- First appearance: The Case of the Gilded Fly
- Last appearance: Fen Country
- Created by: Edmund Crispin

In-universe information
- Gender: Male
- Occupation: Oxford Professor, amateur sleuth
- Nationality: English

= Gervase Fen =

Fictional detective created by Edmund Crispin

Gervase Fen is a fictional amateur detective and Oxford Professor of English Language and Literature created by Edmund Crispin. Fen appears in nine novels and two books of short stories published between 1944 and 1979. Fen is an unconventional detective who is often faced with a locked room mystery to solve.

== Character ==
Fen is described as lanky, cheerful and ruddy with a clean shaven face and hair which is always plastered down with water, but with stray hairs spiking from his crown.

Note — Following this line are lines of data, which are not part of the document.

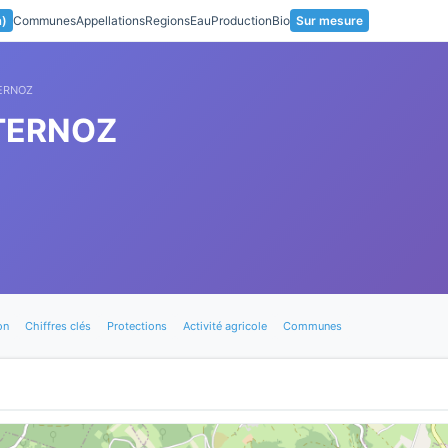
a)
Communes
Appellations
Regions
Eau
Production
Bio
Sur mesure
TERNOZ
TERNOZ
on
Chiffres clés
Protections
Activité agricole
Communes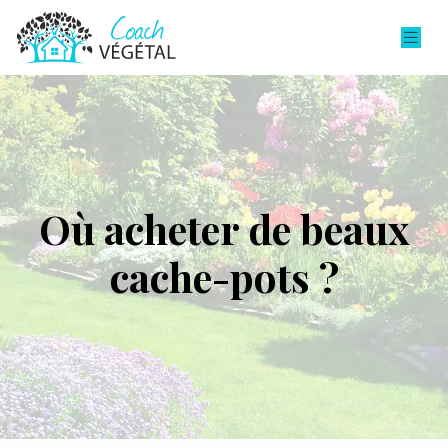
Où acheter de beaux
cache-pots ?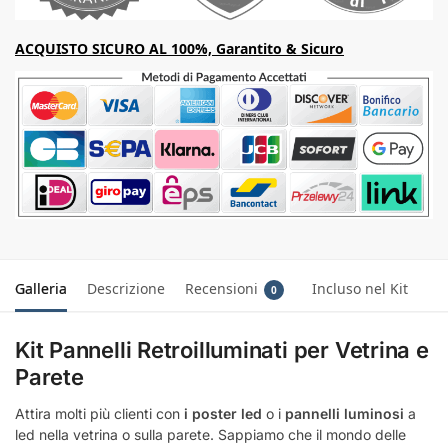
ACQUISTO SICURO AL 100%, Garantito & Sicuro
Galleria
Descrizione
Recensioni
Incluso nel Kit
0
Kit Pannelli Retroilluminati per Vetrina e
Parete
Attira molti più clienti con
i poster led
o i
pannelli luminosi
a
led nella vetrina o sulla parete. Sappiamo che il mondo delle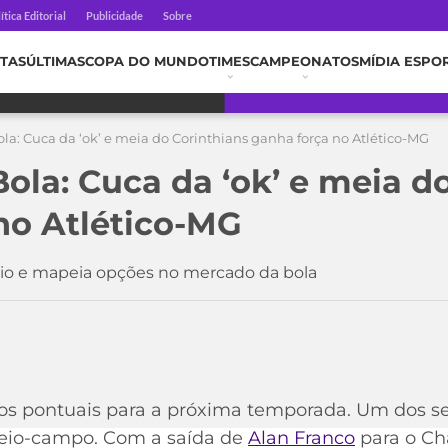
ítica Editorial
Publicidade
Sobre
TAS
ÚLTIMAS
COPA DO MUNDO
TIMES
CAMPEONATOS
MÍDIA ESPO
la: Cuca da ‘ok’ e meia do Corinthians ganha força no Atlético-MG
ola: Cuca da ‘ok’ e meia d
no Atlético-MG
eio e mapeia opções no mercado da bola
rços pontuais para a próxima temporada. Um dos s
meio-campo. Com a saída de
Alan Franco
para o Cha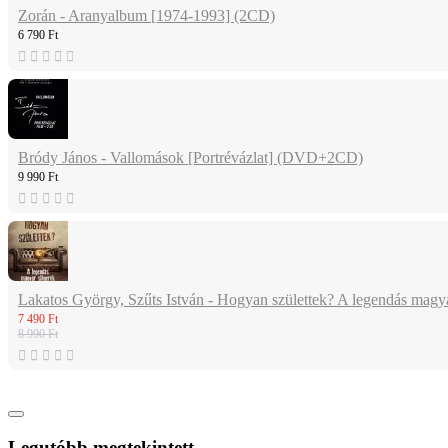
Zorán - Aranyalbum [1974-1993] (2CD)
6 790 Ft
Bródy János - Vallomások [Portrévázlat] (DVD+2CD)
9 990 Ft
Lakatos György, Szűts István - Hogyan születtek? A legendás magy
7 490 Ft
8 990 Ft
Legutóbb megtekintett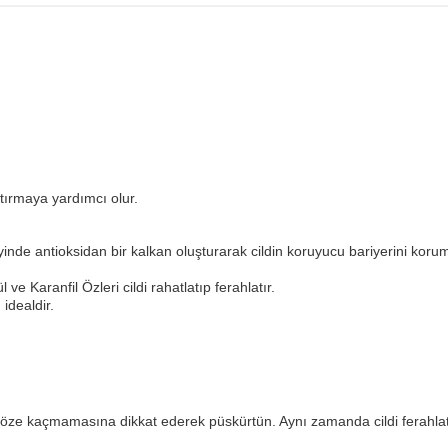
ştırmaya yardımcı olur.
yinde antioksidan bir kalkan oluşturarak cildin koruyucu bariyerini koru
ve Karanfil Özleri cildi rahatlatıp ferahlatır.
idealdir.
 göze kaçmamasına dikkat ederek püskürtün. Aynı zamanda cildi ferahla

He is middle-aged, married, has children, and is often noted as wearing an extraordinary hat. Fen is alternately "charming, frivolous, brilliant and badly behaved" and in the stories acts on his own as an amateur detective as well as frequently assisting the police with their investigations. Fen often exhibits his surprise or shock by quoting Alice in Wonderland – "Oh my fur and whiskers!".

Fen makes his first appearance in The Case of the Gilded Fly and is introduced as wishing to be involved in a "splendidly complicated crime". He is described by one of the other characters in the novel as "Cherubic, naive, volatile, and entirely delightful, he wandered the earth taking a genuine interest in things and people unfamiliar." Much of The Case of the Gilded Fly is set in Fen's Oxford college, the fictional St Christopher's, and this college also provides the setting for parts of The Moving Toyshop and Swan Song. The imaginary college of St Christopher's is located at the junction of St Giles and the Banbury Road in Oxford, currently the site of the Department of Statistics.

In the course of the novels, Fen generally succeeds in identifying the criminal (usually a murderer). When involved in a case he is described as boisterous and gay when nothing important is happening, but melancholy when he finds out key information. Upon completing a case, Fen is described as entering moods of profound gloom similar to the post-case "reactions" experienced by Arthur Conan Doyle's Sherlock Holmes.

Fen often involves himself and those around him in ridiculous situations as he attempts to solve the mysteries he is involved in. His life is regularly threatened in the books, generally by murderers, but also by homicidal dogs, witches and his own lunatic driving in his beloved car "Lily Christine III".

Fen is noted for breaking the fourth wall in the novels. In The Moving Toyshop he makes jokes about the publisher of Crispin's book as well as suggesting different titles for the novel he is acting within.

== Influences ==

In his foreword to Fen Country, Philip Larkin suggests that Fen was based partly on Crispin's Oxford tutor – W.G. Moore. Larkin felt that Fen reproduced much of Moore's appearance and mannerisms. Crispin also himself admitted that Fen was in part based on Moore.

The stories that Fen takes part in are influenced by the detective stories of John Dickson Carr (one of Crispin's favourite authors). The name Gervase Fen may have been inspired partly by Gideon Fell – one of Carr's detectives.

==Bibliography==

- The Case of the Gilded Fly (1944)
- Holy Disorders (1945)
- The Moving Toyshop (1946)
- Swan Song (1947)
- Love Lies Bleeding (1948)
- Buried for Pleasure (1948)
- Frequent Hearses (1950) (also published as Sudden Vengeance)
- The Long Divorce (1951)
- Beware of the Trains (1953) (short story collection)
- The Glimpses of the Moon (1977)
- Fen Country (1979) (short story collection)

== Adaptations ==
The Moving Toyshop was adapted for the 1960s BBC TV anthology series Detective, Fen was played by Richard Wordsworth. The programme is missing from the BBC archive.

Swan Song was adapted for theater by John Greenwood and Jonathan Levi, and performed in Manhattan in 1986. Tony Tanner both directed and played Fen.

A BBC radio adaptation of Frequent Hearses read by James Wilby was broadcast in May/June 2011.